Start of Information given
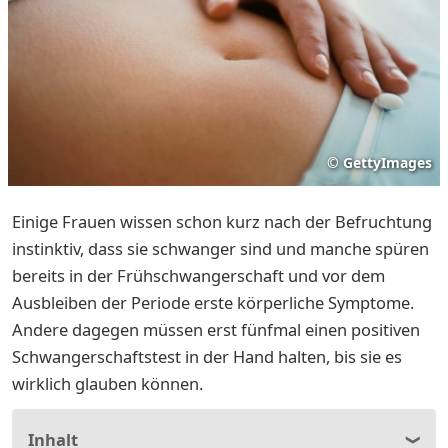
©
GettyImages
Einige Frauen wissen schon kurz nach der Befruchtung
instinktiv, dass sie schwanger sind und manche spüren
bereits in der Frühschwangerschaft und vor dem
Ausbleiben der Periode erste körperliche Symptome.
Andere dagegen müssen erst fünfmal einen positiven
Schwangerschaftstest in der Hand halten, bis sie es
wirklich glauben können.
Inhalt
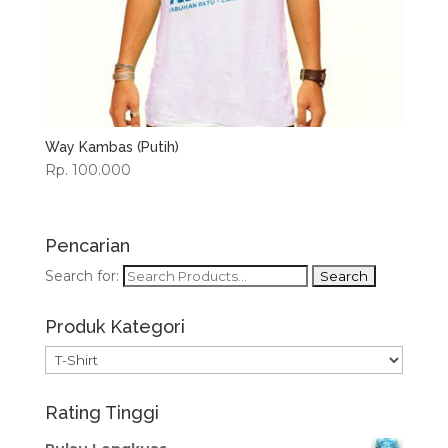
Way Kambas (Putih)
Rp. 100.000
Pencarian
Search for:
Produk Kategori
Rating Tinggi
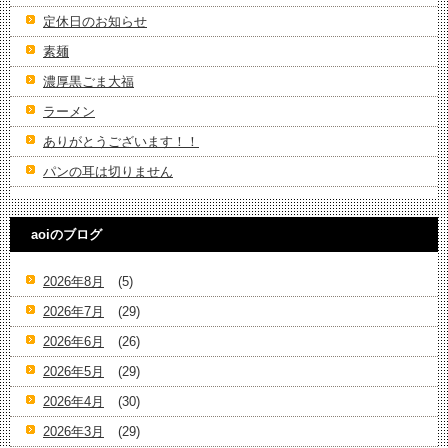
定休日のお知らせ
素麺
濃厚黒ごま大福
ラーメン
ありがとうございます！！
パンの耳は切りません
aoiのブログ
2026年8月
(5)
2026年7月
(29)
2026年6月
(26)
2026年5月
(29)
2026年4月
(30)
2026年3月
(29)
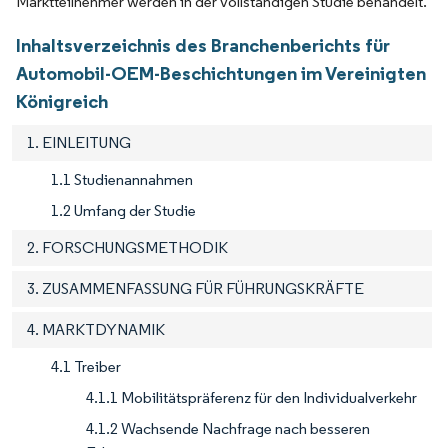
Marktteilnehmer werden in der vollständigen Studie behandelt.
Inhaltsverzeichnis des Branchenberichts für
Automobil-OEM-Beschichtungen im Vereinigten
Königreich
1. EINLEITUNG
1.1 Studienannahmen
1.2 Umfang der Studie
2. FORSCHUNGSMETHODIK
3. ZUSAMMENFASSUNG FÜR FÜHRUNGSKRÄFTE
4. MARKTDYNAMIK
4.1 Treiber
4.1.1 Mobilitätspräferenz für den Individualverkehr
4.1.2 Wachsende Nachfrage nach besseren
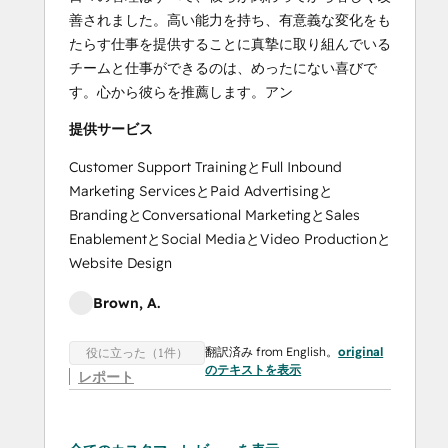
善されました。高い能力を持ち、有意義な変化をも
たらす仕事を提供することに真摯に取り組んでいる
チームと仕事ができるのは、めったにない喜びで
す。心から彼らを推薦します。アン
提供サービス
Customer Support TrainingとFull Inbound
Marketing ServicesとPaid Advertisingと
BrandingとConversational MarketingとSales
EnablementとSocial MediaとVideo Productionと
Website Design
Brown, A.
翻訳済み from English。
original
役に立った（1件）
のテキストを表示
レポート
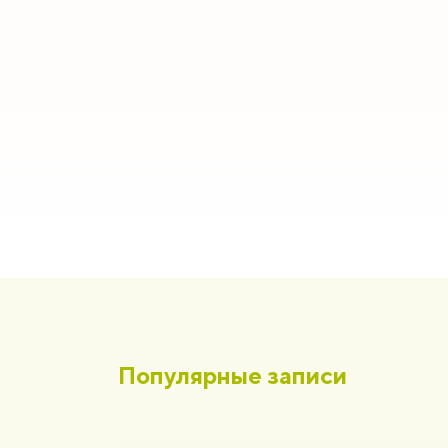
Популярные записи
End of Information given
- **What you will do**: Copy each record exactly. Leave any images out of the copy.

- **Response box**:
©
GettyImages
Einige Frauen wissen schon kurz nach der Befruchtung
instinktiv, dass sie schwanger sind und manche spüren
bereits in der Frühschwangerschaft und vor dem
Ausbleiben der Periode erste körperliche Symptome.
Andere dagegen müssen erst fünfmal einen positiven
Schwangerschaftstest in der Hand halten, bis sie es
wirklich glauben können.
Inhalt
Way Kambas (Putih)
Rp. 100.000
Pencarian
Search for:
Produk Kategori
Rating Tinggi
定休日のお知らせ
素麺
濃厚黒ごま大福
ラーメン
ありがとうございます！！
パンの耳は切りません
aoiのブログ
2026年8月
(5)
2026年7月
(29)
2026年6月
(26)
2026年5月
(29)
2026年4月
(30)
2026年3月
(29)
Marktteilnehmer werden in der vollständigen Studie behandelt.
Inhaltsverzeichnis des Branchenberichts für
Automobil-OEM-Beschichtungen im Vereinigten
Königreich
1. EINLEITUNG
1.1 Studienannahmen
1.2 Umfang der Studie
2. FORSCHUNGSMETHODIK
3. ZUSAMMENFASSUNG FÜR FÜHRUNGSKRÄFTE
4. MARKTDYNAMIK
4.1 Treiber
4.1.1 Mobilitätspräferenz für den Individualverkehr
4.1.2 Wachsende Nachfrage nach besseren
善されました。高い能力を持ち、有意義な変化をも
たらす仕事を提供することに真摯に取り組んでいる
チームと仕事ができるのは、めったにない喜びで
す。心から彼らを推薦します。アン
提供サービス
Customer Support TrainingとFull Inbound
Marketing ServicesとPaid Advertisingと
BrandingとConversational MarketingとSales
EnablementとSocial MediaとVideo Productionと
Website Design
Brown, A.
翻訳済み from English。
original
役に立った（1件）
のテキストを表示
レポート
Популярные записи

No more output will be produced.